--- Data to process Enclosed Below ---
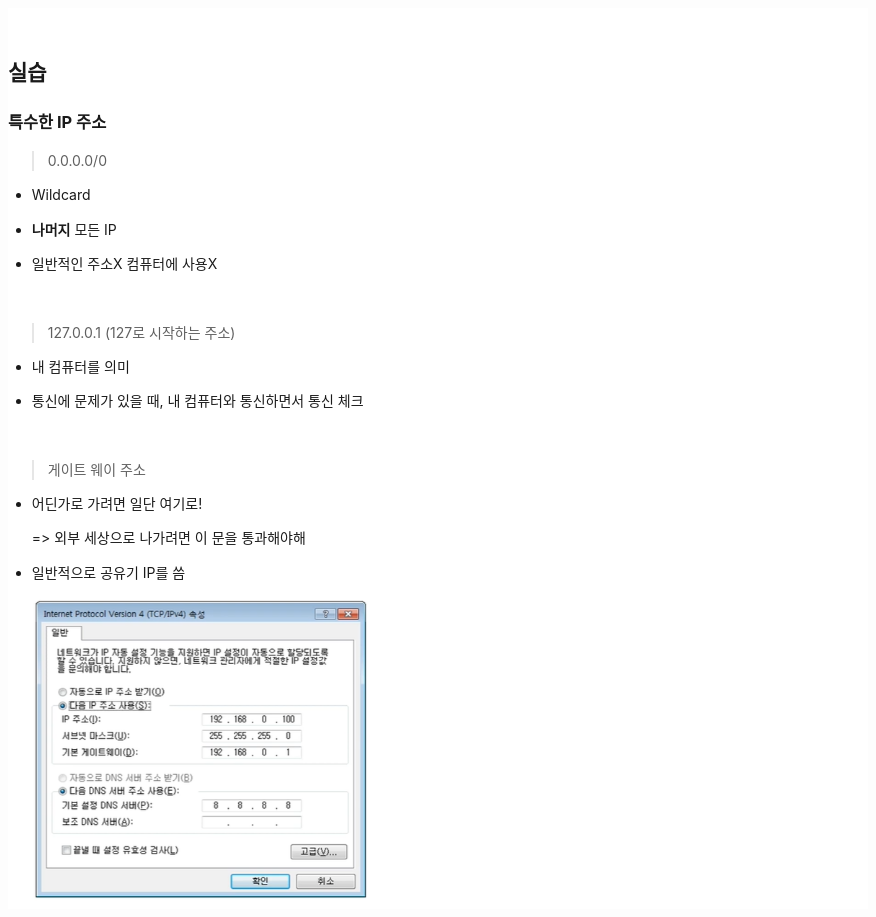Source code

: <br/>

## 실습

### 특수한 IP 주소

> 0.0.0.0/0

* Wildcard

* **나머지** 모든 IP

* 일반적인 주소X 컴퓨터에 사용X

<br/>

> 127.0.0.1 (127로 시작하는 주소)

* 내 컴퓨터를 의미

* 통신에 문제가 있을 때, 내 컴퓨터와 통신하면서 통신 체크

<br/>

> 게이트 웨이 주소

* 어딘가로 가려면 일단 여기로!
  
  => 외부 세상으로 나가려면 이 문을 통과해야해

* 일반적으로 공유기 IP를 씀
  
  <img src="4장-IP-주소.assets/2022-07-17-19-14-24-image.png" title="" alt="" width="338">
--- End of Enclosed Data to process ---
## Exercise prompt
The task calls for repeating each line above exactly while excluding the pictures.

## Output of the task
Source code

: <br/>

## 실습

### 특수한 IP 주소

> 0.0.0.0/0

* Wildcard

* **나머지** 모든 IP

* 일반적인 주소X 컴퓨터에 사용X

<br/>

> 127.0.0.1 (127로 시작하는 주소)

* 내 컴퓨터를 의미

* 통신에 문제가 있을 때, 내 컴퓨터와 통신하면서 통신 체크

<br/>

> 게이트 웨이 주소

* 어딘가로 가려면 일단 여기로!
  
  => 외부 세상으로 나가려면 이 문을 통과해야해

* 일반적으로 공유기 IP를 씀
  
  <img src="4장-IP-주소.assets/2022-07-17-19-14-24-image.png" title="" alt="" width="338">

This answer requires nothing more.